Von FOCUS-Online-Redakteurin Helwi Braunmiller
Manchmal stehen die Errungenschaften der Medizin der Therapie im Weg. Penicillin und
Antibiotika haben unzähligen Menschen das Leben gerettet. Anderen jedoch machen die
Folgen ihres Einsatzes das Leben schwer:
Patienten beispielsweise, die sich mit antibiotikaresistenten Erregern infiziert haben. Oder
Kranken, bei denen keine der gängigen Therapien mehr hilft und deren Ärzte mit dem
Rücken zur Wand stehen.
Einige Mediziner denken deswegen inzwischen um und besinnen sich auf Heilmethoden
unserer Vorfahren. Schon in der Antike baten Heiler ihre Patienten zum Aderlass – und
zogen nicht selten auch medizinischen Beistand in Form von Blutegeln dafür hinzu. Die
Maya und die Aborigines schworen bereits auf die Wundheilungskünste von Maden. Und
in den warmen Thermen des zentralanatolischen Kangal-Gebietes knabberten schon vor
Hunderten von Jahren Legenden zufolge Fische erkrankte Haut gesund.
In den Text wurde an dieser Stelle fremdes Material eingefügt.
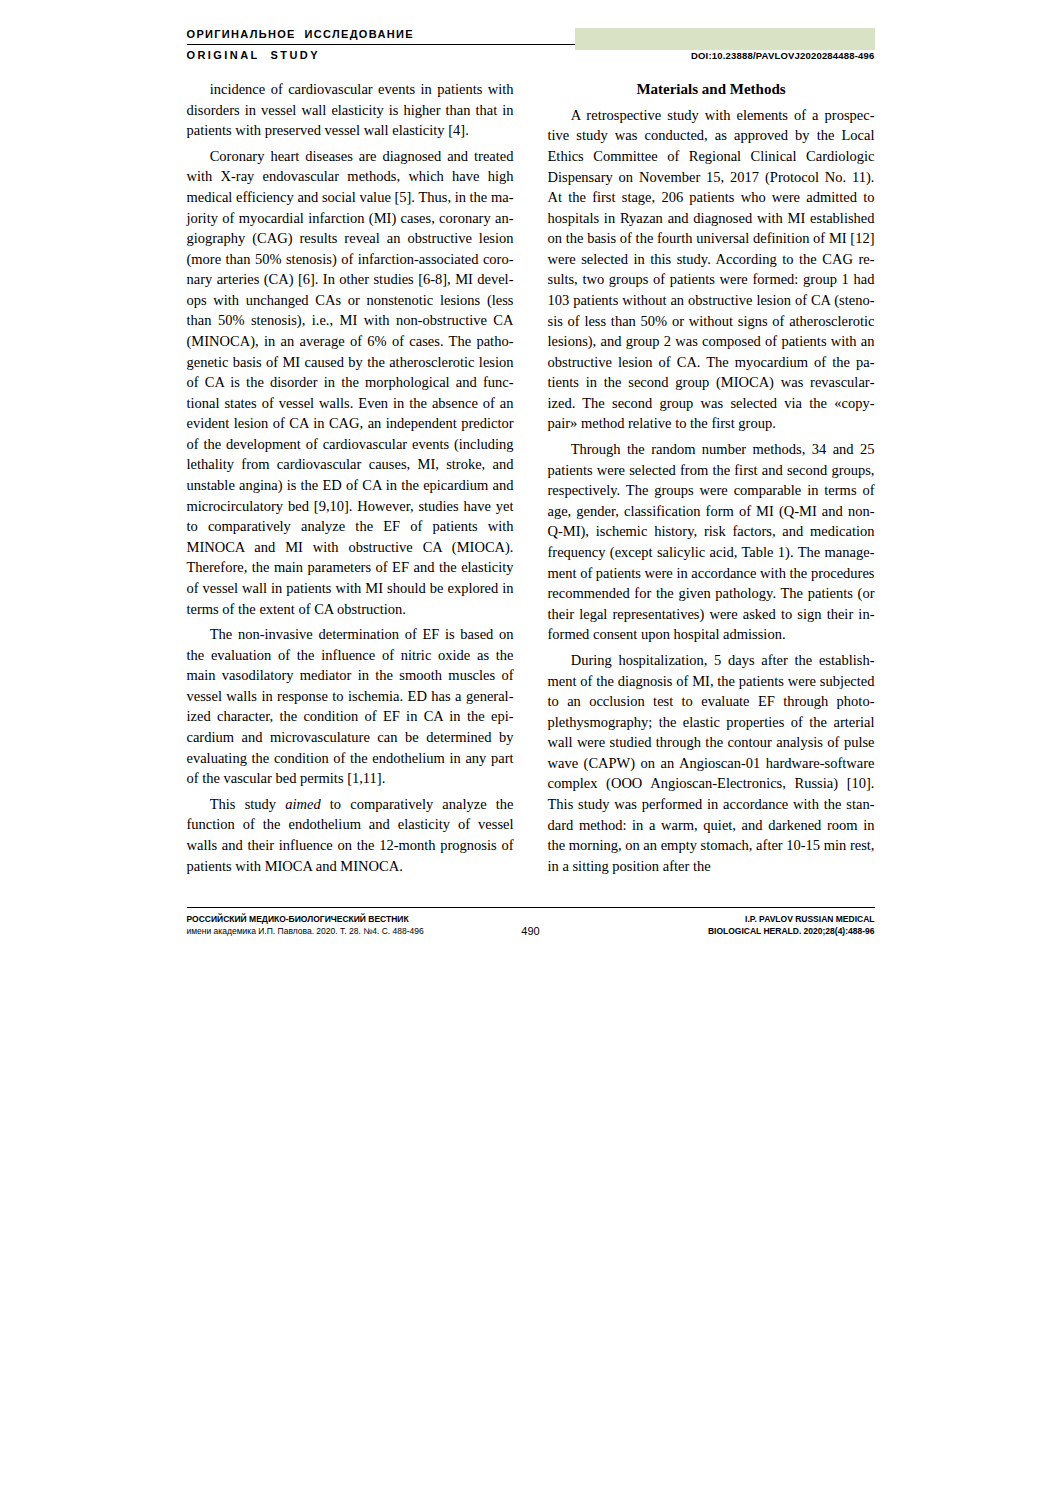ОРИГИНАЛЬНОЕ ИССЛЕДОВАНИЕ
ORIGINAL STUDY
DOI:10.23888/PAVLOVJ2020284488-496
incidence of cardiovascular events in patients with disorders in vessel wall elasticity is higher than that in patients with preserved vessel wall elasticity [4].
Coronary heart diseases are diagnosed and treated with X-ray endovascular methods, which have high medical efficiency and social value [5]. Thus, in the majority of myocardial infarction (MI) cases, coronary angiography (CAG) results reveal an obstructive lesion (more than 50% stenosis) of infarction-associated coronary arteries (CA) [6]. In other studies [6-8], MI develops with unchanged CAs or nonstenotic lesions (less than 50% stenosis), i.e., MI with non-obstructive CA (MINOCA), in an average of 6% of cases. The pathogenetic basis of MI caused by the atherosclerotic lesion of CA is the disorder in the morphological and functional states of vessel walls. Even in the absence of an evident lesion of CA in CAG, an independent predictor of the development of cardiovascular events (including lethality from cardiovascular causes, MI, stroke, and unstable angina) is the ED of CA in the epicardium and microcirculatory bed [9,10]. However, studies have yet to comparatively analyze the EF of patients with MINOCA and MI with obstructive CA (MIOCA). Therefore, the main parameters of EF and the elasticity of vessel wall in patients with MI should be explored in terms of the extent of CA obstruction.
The non-invasive determination of EF is based on the evaluation of the influence of nitric oxide as the main vasodilatory mediator in the smooth muscles of vessel walls in response to ischemia. ED has a generalized character, the condition of EF in CA in the epicardium and microvasculature can be determined by evaluating the condition of the endothelium in any part of the vascular bed permits [1,11].
This study aimed to comparatively analyze the function of the endothelium and elasticity of vessel walls and their influence on the 12-month prognosis of patients with MIOCA and MINOCA.
Materials and Methods
A retrospective study with elements of a prospective study was conducted, as approved by the Local Ethics Committee of Regional Clinical Cardiologic Dispensary on November 15, 2017 (Protocol No. 11). At the first stage, 206 patients who were admitted to hospitals in Ryazan and diagnosed with MI established on the basis of the fourth universal definition of MI [12] were selected in this study. According to the CAG results, two groups of patients were formed: group 1 had 103 patients without an obstructive lesion of CA (stenosis of less than 50% or without signs of atherosclerotic lesions), and group 2 was composed of patients with an obstructive lesion of CA. The myocardium of the patients in the second group (MIOCA) was revascularized. The second group was selected via the «copy-pair» method relative to the first group.
Through the random number methods, 34 and 25 patients were selected from the first and second groups, respectively. The groups were comparable in terms of age, gender, classification form of MI (Q-MI and non-Q-MI), ischemic history, risk factors, and medication frequency (except salicylic acid, Table 1). The management of patients were in accordance with the procedures recommended for the given pathology. The patients (or their legal representatives) were asked to sign their informed consent upon hospital admission.
During hospitalization, 5 days after the establishment of the diagnosis of MI, the patients were subjected to an occlusion test to evaluate EF through photoplethysmography; the elastic properties of the arterial wall were studied through the contour analysis of pulse wave (CAPW) on an Angioscan-01 hardware-software complex (OOO Angioscan-Electronics, Russia) [10]. This study was performed in accordance with the standard method: in a warm, quiet, and darkened room in the morning, on an empty stomach, after 10-15 min rest, in a sitting position after the
РОССИЙСКИЙ МЕДИКО-БИОЛОГИЧЕСКИЙ ВЕСТНИК
имени академика И.П. Павлова. 2020. Т. 28. №4. С. 488-496
490
I.P. PAVLOV RUSSIAN MEDICAL
BIOLOGICAL HERALD. 2020;28(4):488-96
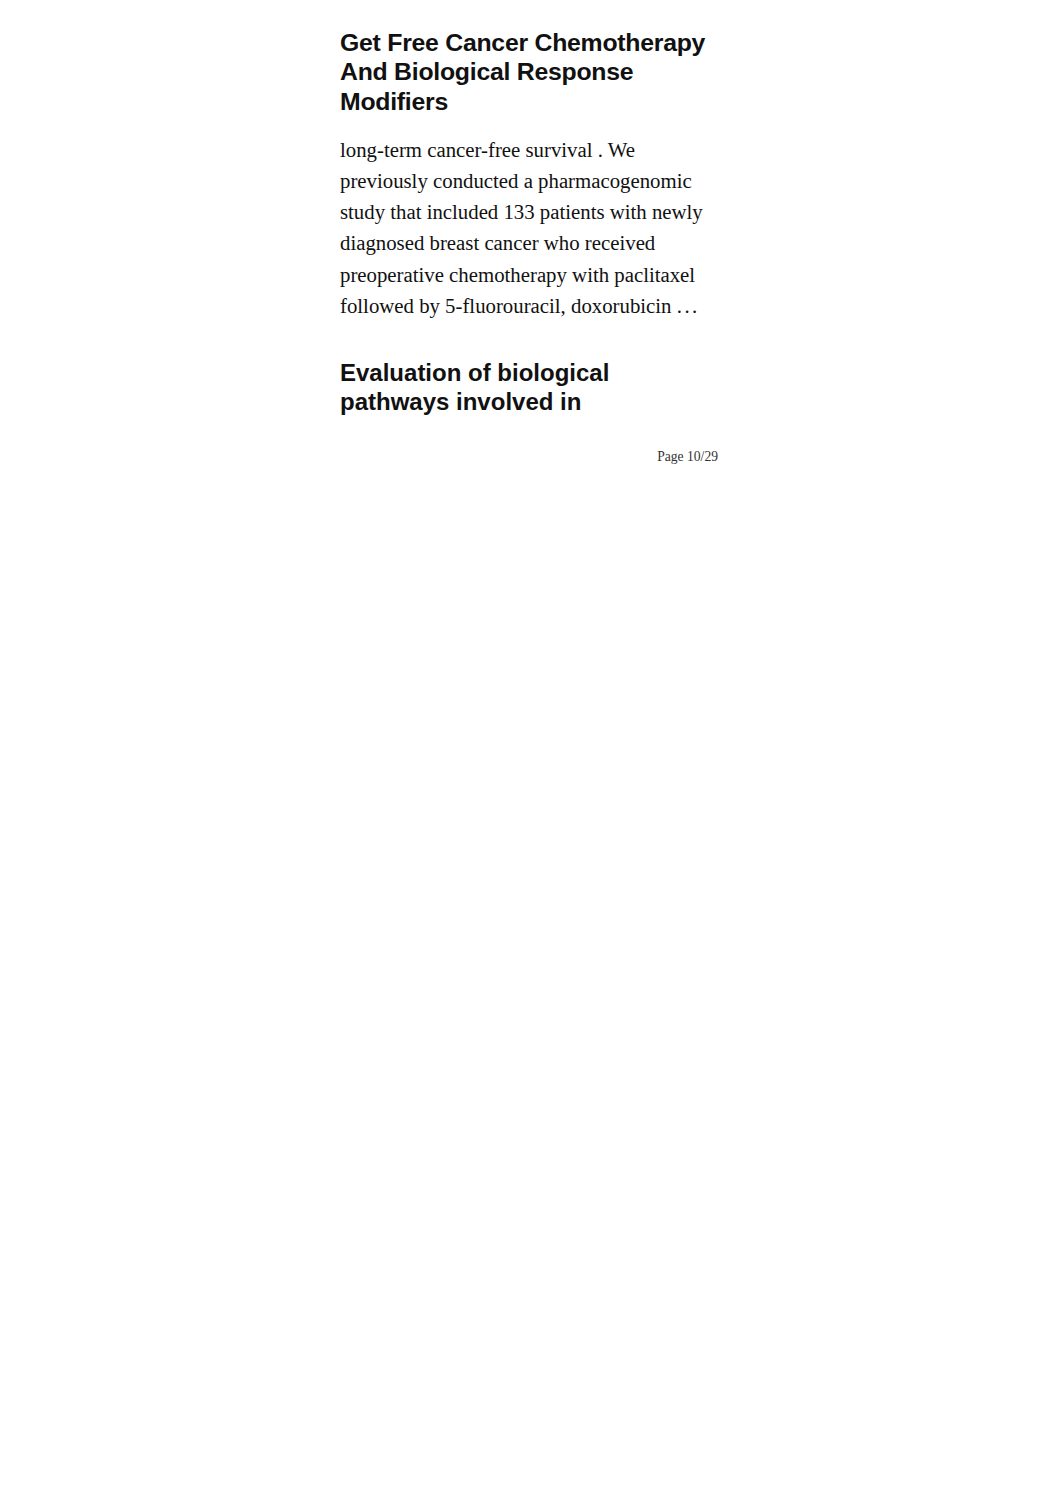Get Free Cancer Chemotherapy And Biological Response Modifiers
long-term cancer-free survival . We previously conducted a pharmacogenomic study that included 133 patients with newly diagnosed breast cancer who received preoperative chemotherapy with paclitaxel followed by 5-fluorouracil, doxorubicin ...
Evaluation of biological pathways involved in
Page 10/29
Aus dem Labor zum Patienten
Heute sammeln weder Krankenschwestern Blutegel aus Bächen noch fischen Ärzte
Fliegenmaden aus der Biotonne. „Dr. Made“ und „Dr. Blutegel“ werden auf Bestellung aus
keimfreier Aufzucht in speziellen Labors direkt in die Klinik oder Praxis geliefert. Ihre
therapeutischen Möglichkeiten bestehen aus einem ganzen Arsenal von Maßnahmen. Sie
reinigen und desinfizieren Wunden,
lindern Schmerzen,
befreien von chronischen Leiden oder
rücken das Immunsystem wieder zurecht.
Und dennoch kommen sie nach wie vor in vielen Fällen gar nicht oder erst dann zum
Einsatz, wenn die gesundheitlichen Probleme viel größer sind als die Überwindung, die ihr
Anblick Patienten, aber meist vor allem Ärzte und Pflegepersonal kostet.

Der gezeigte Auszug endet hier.